Practices by Stakeholder 2

Type of Practices by Stakeholder: 

Inclusion of migrants in the international humanitarian response system

Mainstreaming migrants into existing international humanitarian response systems and relevant preparedness and response tools will help factor migrants in crisis response. Standard tools used to assess vulnerability and the needs of crisis-affected populations may need to be adapted to prompt relevant actors to identify migrant populations, their specific characteristics and needs, and barriers to self-help and access to assistance. Important activities may include:

  • Integrating the identification of migrant populations and their specific needs and vulnerabilities in disaster preparedness and response structures of the IASC humanitarian cluster system for responding to complex emergencies;
  • Familiarizing donors, civil society, and States regarding the specific needs of migrants in countries experiencing conflicts or natural disasters;
  • Training international organization officials on including migrants and migration and mobility considerations into humanitarian response plans.

Thematic guidance and operational tools

Migrants should be factored into specific guidance materials dedicated to the protection of particular groups, such as women, children, the elderly, people with disabilities, and victims of trafficking. Ways to do this include:

  • Incorporating references to migrants in existing tools and guidance. This would include advice on identifying migrant populations who may be particularly vulnerable during a crisis, such as ethnic minorities, migrants in an irregular immigration status, and those in detention; 
  • Incorporating references to migrants in training for staff on IASC tools and guidance, including on how to identify migrant populations, the ways in which migrants’ experiences of crises differ from those of citizens, and the types of assistance that migrants may require;
  • Developing crisis-related communication tools to reach out to migrants before and during crises including messaging toolkits with messages translated into migrants’ native languages.

Integration of relief, rehabilitation, and development

International organizations providing emergency response, rehabilitation, and development assistance can minimize the impacts of crises on migrants, their families, and communities, and maximize use of resources, including by:

  • Coordinating internally and ensuring that migrants and their needs are integrated into plans and standard procedures on emergency response, rehabilitation, and development;
  • Sensitizing donors and raising their awareness on the need to integrate migrants into emergency response, recovery, and development interventions;
  • Sensitizing national and local authorities on the role migrants can play in building communities.

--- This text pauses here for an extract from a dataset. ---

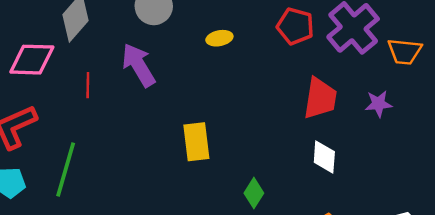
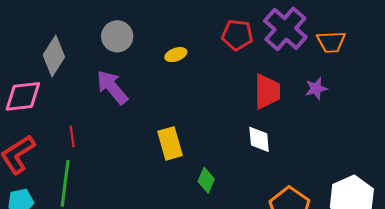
red line: (88, 85) -> (72, 136), moved
white diamond: (324, 157) -> (259, 139), moved
green diamond: (254, 193) -> (206, 180), moved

Assistance to others who protect migrants

International organizations can provide expert advice and technical assistance to States, recruiters, employers, and other stakeholders on how to incorporate protection and assistance to migrants into their prevention, preparedness, and emergency response systems. Some important activities include:

  • Providing support to adapt or develop policies and procedures on prevention, emergency preparedness, and response systems so they take account of migrants and their needs;
  • Providing support on how to operationalize the integration of migrants in prevention, preparedness, and emergency response systems, including by training of front-line responders;
  • Facilitating coordination at the national and local levels;
  • Helping migrant communities create groups or a representational structure that can be a point of contact for authorities or organizations in the event of a crisis.